What needs to be done: Can you write out every line from the start of the records below through the line containing "pinky mcp: (400, 624)", leaving out any pictures?

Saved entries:
--- START ---
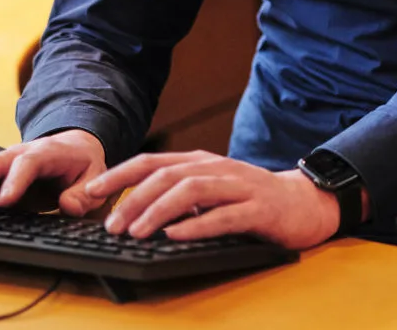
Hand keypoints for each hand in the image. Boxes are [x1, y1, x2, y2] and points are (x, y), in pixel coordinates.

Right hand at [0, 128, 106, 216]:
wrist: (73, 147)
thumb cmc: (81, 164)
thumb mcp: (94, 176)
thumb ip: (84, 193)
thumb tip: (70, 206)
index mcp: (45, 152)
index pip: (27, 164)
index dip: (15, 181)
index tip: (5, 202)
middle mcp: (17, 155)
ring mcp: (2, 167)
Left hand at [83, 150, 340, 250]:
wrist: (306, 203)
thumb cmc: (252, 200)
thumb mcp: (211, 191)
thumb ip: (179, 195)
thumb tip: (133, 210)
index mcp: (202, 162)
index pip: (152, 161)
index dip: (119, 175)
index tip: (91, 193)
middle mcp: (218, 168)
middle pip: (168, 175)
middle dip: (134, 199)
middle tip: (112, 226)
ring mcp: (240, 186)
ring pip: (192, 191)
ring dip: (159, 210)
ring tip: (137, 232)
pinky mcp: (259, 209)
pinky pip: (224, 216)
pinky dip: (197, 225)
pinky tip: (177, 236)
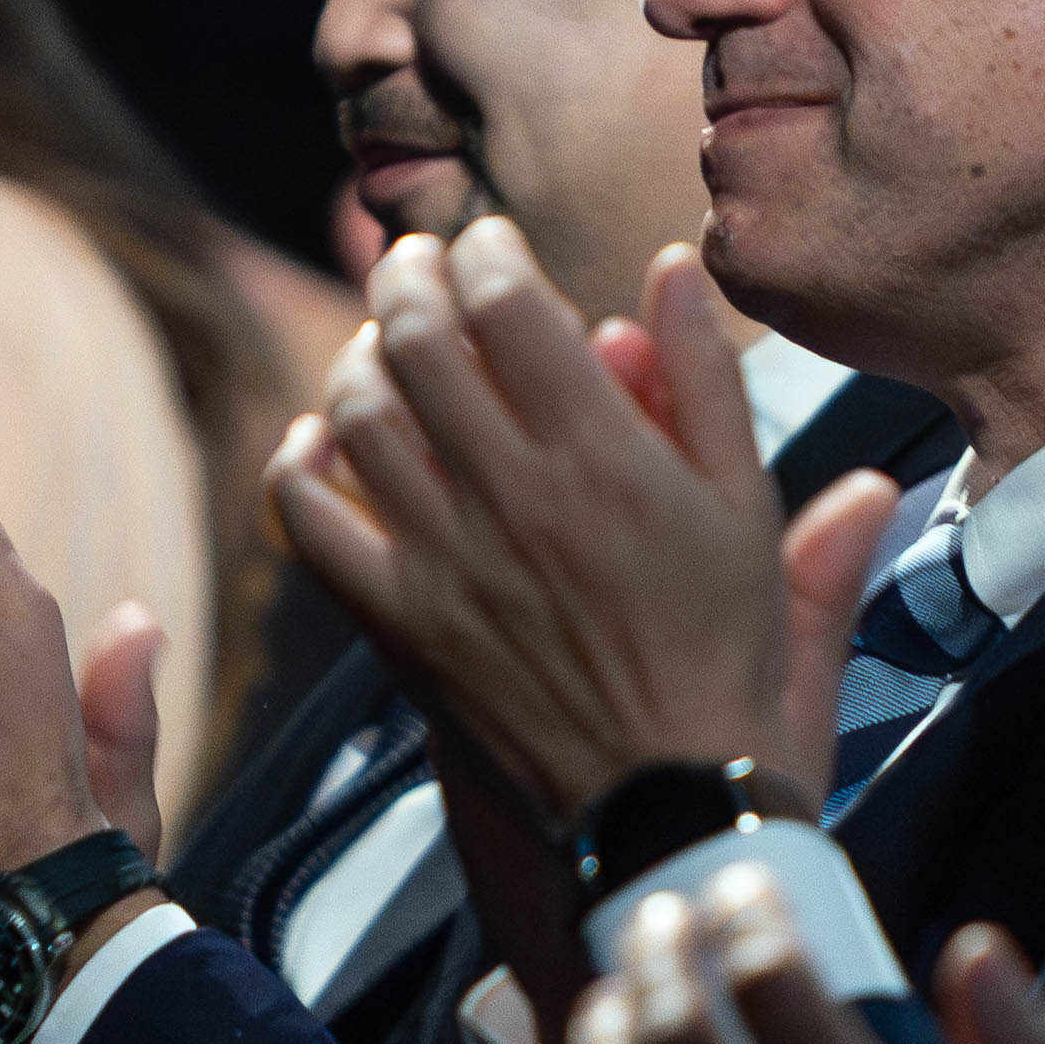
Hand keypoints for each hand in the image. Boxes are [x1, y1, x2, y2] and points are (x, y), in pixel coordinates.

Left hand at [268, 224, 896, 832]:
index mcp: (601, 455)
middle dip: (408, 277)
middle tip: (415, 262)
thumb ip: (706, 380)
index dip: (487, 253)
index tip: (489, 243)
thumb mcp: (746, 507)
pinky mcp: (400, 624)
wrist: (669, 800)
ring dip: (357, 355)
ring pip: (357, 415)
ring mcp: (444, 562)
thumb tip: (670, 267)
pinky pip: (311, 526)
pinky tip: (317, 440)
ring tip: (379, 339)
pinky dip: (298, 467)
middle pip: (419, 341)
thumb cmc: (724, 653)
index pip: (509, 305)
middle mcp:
--- END ---
Output:
Hand keypoints for each hand in the image. Boxes are [x1, y1, x2, y2] and points are (x, y), in pixel coordinates.

Right hand at [0, 128, 106, 216]:
wrist: (73, 147)
thumb cmc: (81, 164)
thumb mcp: (94, 176)
thumb ip: (84, 193)
thumb tip: (70, 206)
index mcp: (45, 152)
index pip: (27, 164)
index dip: (15, 181)
index tip: (5, 202)
middle mcp: (17, 155)
ring mcp: (2, 167)
Left hand at [83, 150, 340, 250]:
wrist: (306, 203)
thumb cmc: (252, 200)
thumb mcp: (211, 191)
thumb ip: (179, 195)
thumb tip: (133, 210)
index mcp: (202, 162)
index pip: (152, 161)
index dip: (119, 175)
index tip: (91, 193)
middle mcp: (218, 168)
middle pip: (168, 175)
middle dip: (134, 199)
middle tip: (112, 226)
ring mcp: (240, 186)
ring pip: (192, 191)
ring dip: (159, 210)
ring tip: (137, 232)
pinky mcp: (259, 209)
pinky pip: (224, 216)
pinky dip: (197, 225)
pinky tip: (177, 236)
Hand keypoints for each hand in the image. Boxes are [x1, y1, x2, y2] and points are (x, y), in pixel coordinates.

Left hand at [268, 224, 896, 832]:
index mcp: (601, 455)
middle dip: (408, 277)
middle tip: (415, 262)
thumb ip: (706, 380)
index dip: (487, 253)
index tip: (489, 243)
thumb mcp: (746, 507)
pinky mcp: (400, 624)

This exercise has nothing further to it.